-------- GEKOZEN FRAGMENT --------

Verslag vergadering Commissie voor Buitenlands Beleid, Europese Aangelegenheden, Internationale Samenwerking, Toerisme en Onroerend Erfgoed
Verslag
Mevrouw Soens heeft het woord.
Vlaanderen heeft een verregaande samenwerking met Mozambique. Het indicatief programma voor ontwikkelingssamenwerking loopt eind dit jaar af. Gedurende vijf jaar werd er zo’n 25 miljoen euro in Mozambique geïnvesteerd.
De Vlaamse ontwikkelingssamenwerking in Mozambique is rond de gezondheidszorg geconcentreerd. Naast de gezondheidssector worden evenwel ook nog andere initiatieven in deelsectoren ondersteund. De samenwerking in Mozambique heeft reeds verschillende malen het onderwerp van discussies in deze commissie gevormd. Zo zijn onder meer de politieke crisis in het land en de recente overstromingen hier aan bod gekomen.
Recent is echter ook een ander probleem opgedoken. In de noordelijke provincie Niassa is bosbouw populair. Vooral sinds de eeuwwisseling is het planten van bossen in de regio zeer populair bij buitenlandse investeerders. De provincie is een uitgestrekt gebied van 129.000 vierkante kilometer in het noorden van Mozambique. Gemiddeld wonen er slechts acht mensen per vierkante kilometer. Bosbouw lijkt dan ook de ideale oplossing voor deze regio. Bovendien is er wereldwijd een stijgende vraag naar hout. De overheid heeft de mogelijkheden gezien en heeft aangekondigd dat er tegen 2030 335.000 hectaren aan bosplantages moeten komen. De lokale inwoners zouden dan op die plantages worden tewerkgesteld. Een van de buitenlandse investeerders die hierop heeft ingetekend, is de Malonda Foundation, een stichting die door de overheden van Zweden en Mozambique is opgericht. Er zijn ook bijdragen afkomstig uit Noorwegen, Denemarken en Nederland.
De projecten van de stichting hebben echter desastreuze gevolgen voor de lokale en landelijke gemeenschappen. De toegang tot vruchtbaar land is voor die gemeenschappen plots aanzienlijk beperkt. Dat is uiteraard nefast voor hun eigen voedselvoorzieningen. Bovendien blijken de jobs op de plantages van een enorm slechte kwaliteit. De tijdelijke en seizoensgebonden jobs bieden de arbeiders onvoldoende inkomsten om van te leven. Op die manier loopt ook de toegang tot medische voorzieningen spaak. Het recht op een menswaardig bestaan komt in het gedrang.
De problemen in de provincie zijn echter niet alleenstaand. Recent zijn berichten opgedoken dat gelijkaardige grootschalige bosprojecten dezelfde druk op lokale gemeenschappen en hun arbeiders zetten. In de provincie Manica wordt van de overheid een nationaal plan geëist om de kleinschalige landbouw te beschermen en de rechten van de kleine boeren te verzekeren. Tijdens de vorige legislatuur heeft het Vlaams Parlement daar in een resolutie ook aandacht aan besteed. Ik citeer punt 7: “Buitenlandse investeerders in onze partnerlanden, staten en privébeleggingsfondsen op te roepen om investeringen te stimuleren die duurzame banen scheppen en volwaardige inkomens garanderen op het platteland”.

-------- INVOERGEGEVENS --------

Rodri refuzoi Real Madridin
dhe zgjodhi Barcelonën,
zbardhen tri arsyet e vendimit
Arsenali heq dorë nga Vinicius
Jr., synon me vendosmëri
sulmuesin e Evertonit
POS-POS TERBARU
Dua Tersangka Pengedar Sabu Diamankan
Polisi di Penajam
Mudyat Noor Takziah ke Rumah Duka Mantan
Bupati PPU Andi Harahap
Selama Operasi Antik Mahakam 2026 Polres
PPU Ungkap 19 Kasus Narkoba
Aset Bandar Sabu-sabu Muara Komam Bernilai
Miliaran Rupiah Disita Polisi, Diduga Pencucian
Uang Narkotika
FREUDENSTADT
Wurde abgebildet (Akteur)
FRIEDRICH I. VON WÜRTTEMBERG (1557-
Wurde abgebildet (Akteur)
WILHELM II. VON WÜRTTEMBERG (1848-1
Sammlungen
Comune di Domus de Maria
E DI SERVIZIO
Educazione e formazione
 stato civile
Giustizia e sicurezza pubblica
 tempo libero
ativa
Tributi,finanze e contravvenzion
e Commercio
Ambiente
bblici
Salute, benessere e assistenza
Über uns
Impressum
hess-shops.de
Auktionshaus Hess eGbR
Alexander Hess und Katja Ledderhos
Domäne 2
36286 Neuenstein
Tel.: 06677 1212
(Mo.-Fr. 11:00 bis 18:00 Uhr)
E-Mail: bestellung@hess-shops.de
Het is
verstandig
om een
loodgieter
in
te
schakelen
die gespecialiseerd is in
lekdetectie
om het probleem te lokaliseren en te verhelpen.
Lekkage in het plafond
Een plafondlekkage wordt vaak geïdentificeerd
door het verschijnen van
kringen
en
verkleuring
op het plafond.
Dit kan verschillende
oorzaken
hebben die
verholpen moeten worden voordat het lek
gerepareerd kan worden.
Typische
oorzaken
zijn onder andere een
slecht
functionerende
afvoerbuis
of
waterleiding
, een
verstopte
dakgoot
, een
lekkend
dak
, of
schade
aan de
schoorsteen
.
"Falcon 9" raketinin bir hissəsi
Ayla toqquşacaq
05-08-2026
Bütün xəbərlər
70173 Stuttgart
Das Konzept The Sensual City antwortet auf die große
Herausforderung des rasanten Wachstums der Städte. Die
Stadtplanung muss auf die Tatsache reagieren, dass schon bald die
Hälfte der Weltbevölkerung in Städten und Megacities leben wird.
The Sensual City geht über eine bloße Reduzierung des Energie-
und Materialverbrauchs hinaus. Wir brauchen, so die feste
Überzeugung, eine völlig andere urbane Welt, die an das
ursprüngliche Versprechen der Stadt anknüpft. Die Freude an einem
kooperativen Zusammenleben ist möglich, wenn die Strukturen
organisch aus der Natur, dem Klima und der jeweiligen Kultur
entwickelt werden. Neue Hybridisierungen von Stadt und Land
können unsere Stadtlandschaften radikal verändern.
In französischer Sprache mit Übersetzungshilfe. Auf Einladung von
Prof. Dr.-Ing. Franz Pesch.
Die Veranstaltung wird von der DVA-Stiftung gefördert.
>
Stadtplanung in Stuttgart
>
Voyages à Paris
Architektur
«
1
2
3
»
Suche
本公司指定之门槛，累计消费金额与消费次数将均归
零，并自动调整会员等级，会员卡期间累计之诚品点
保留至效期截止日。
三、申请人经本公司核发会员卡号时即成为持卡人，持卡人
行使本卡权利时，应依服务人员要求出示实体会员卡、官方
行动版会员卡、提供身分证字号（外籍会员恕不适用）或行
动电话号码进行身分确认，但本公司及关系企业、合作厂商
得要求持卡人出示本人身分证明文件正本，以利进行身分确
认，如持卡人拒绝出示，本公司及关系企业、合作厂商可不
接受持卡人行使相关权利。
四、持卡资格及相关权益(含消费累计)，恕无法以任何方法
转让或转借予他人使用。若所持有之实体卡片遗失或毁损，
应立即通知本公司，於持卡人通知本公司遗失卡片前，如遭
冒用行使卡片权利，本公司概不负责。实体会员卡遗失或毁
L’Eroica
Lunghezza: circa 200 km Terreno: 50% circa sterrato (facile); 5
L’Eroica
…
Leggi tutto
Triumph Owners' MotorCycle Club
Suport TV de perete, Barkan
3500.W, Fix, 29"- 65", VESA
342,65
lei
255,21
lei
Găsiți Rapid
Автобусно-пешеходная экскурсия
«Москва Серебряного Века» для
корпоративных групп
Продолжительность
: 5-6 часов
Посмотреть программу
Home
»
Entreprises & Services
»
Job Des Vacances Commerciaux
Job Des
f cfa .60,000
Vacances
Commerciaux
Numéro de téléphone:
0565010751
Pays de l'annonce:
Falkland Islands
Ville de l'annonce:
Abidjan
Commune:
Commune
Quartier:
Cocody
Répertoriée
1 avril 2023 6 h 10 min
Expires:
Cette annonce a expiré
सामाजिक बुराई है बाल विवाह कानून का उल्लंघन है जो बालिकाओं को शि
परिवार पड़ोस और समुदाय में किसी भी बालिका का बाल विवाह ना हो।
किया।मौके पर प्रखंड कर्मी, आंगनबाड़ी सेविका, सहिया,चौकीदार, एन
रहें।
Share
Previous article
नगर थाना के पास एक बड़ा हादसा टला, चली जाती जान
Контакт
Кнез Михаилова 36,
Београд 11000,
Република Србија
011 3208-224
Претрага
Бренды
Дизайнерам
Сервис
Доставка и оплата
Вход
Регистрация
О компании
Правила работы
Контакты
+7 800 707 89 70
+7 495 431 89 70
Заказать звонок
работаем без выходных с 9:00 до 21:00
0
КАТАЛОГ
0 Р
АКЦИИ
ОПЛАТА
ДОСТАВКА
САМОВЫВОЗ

--------

Herhaal alstublieft woord voor woord het stuk uit het verslag over Mozambique tussen "De projecten van" en "in het gedrang.", beide inbegrepen. Baseer je uitsluitend op het verslag over Mozambique.

De projecten van de stichting hebben echter desastreuze gevolgen voor de lokale en landelijke gemeenschappen. De toegang tot vruchtbaar land is voor die gemeenschappen plots aanzienlijk beperkt. Dat is uiteraard nefast voor hun eigen voedselvoorzieningen. Bovendien blijken de jobs op de plantages van een enorm slechte kwaliteit. De tijdelijke en seizoensgebonden jobs bieden de arbeiders onvoldoende inkomsten om van te leven. Op die manier loopt ook de toegang tot medische voorzieningen spaak. Het recht op een menswaardig bestaan komt in het gedrang.